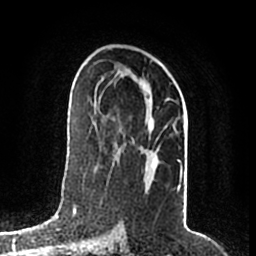
Breast MRI (dynamic contrast-enhanced), one axial slice; slice 112 of 200 in the series (ordered by position); cropped to one breast; dynamic contrast-enhanced series, time point 2 of 7 at this slice position (early post-contrast); 1.5 T; TE 2.2 ms, TR 4.6 ms; 0.8 mm slice thickness; 256 × 256 image matrix, field of view 160 × 160 mm. Female patient.
Annotated regions visible in this slice (semi-automatically segmented with operator editing):
- enhancing-tissue mask used for the functional tumour volume (all voxels passing the contrast-enhancement thresholds inside the analysis volume; usually the tumour): bounding box <95,67,182,190> (left, top, right, bottom; pixels)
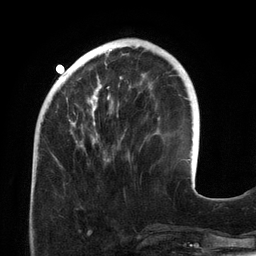
Breast MRI (dynamic contrast-enhanced), one axial slice; slice 42 of 134 in the series (ordered by position); cropped to one breast; dynamic contrast-enhanced series, time point 2 of 6 at this slice position (early post-contrast); 3 T; TE 2.7 ms, TR 6.5 ms; 1.2 mm slice thickness; 256 × 256 image matrix, field of view 200 × 200 mm. Female patient.
Annotated regions visible in this slice (semi-automatic segmentation, software-assisted and operator-edited):
- enhancing-tissue mask used for the functional tumour volume (all voxels passing the contrast-enhancement thresholds inside the analysis volume; usually the tumour): box from (x=55, y=46) to (x=145, y=167) px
•••
WHAT TO PRODUCE — Beginning with the line that contains "(semi-automatic segmentation, software-assisted", output each line of the listing above through the last one, exactly and with nothing added.

OUTPUT OF THE EXERCISE —
Annotated regions visible in this slice (semi-automatic segmentation, software-assisted and operator-edited):
- enhancing-tissue mask used for the functional tumour volume (all voxels passing the contrast-enhancement thresholds inside the analysis volume; usually the tumour): box from (x=55, y=46) to (x=145, y=167) px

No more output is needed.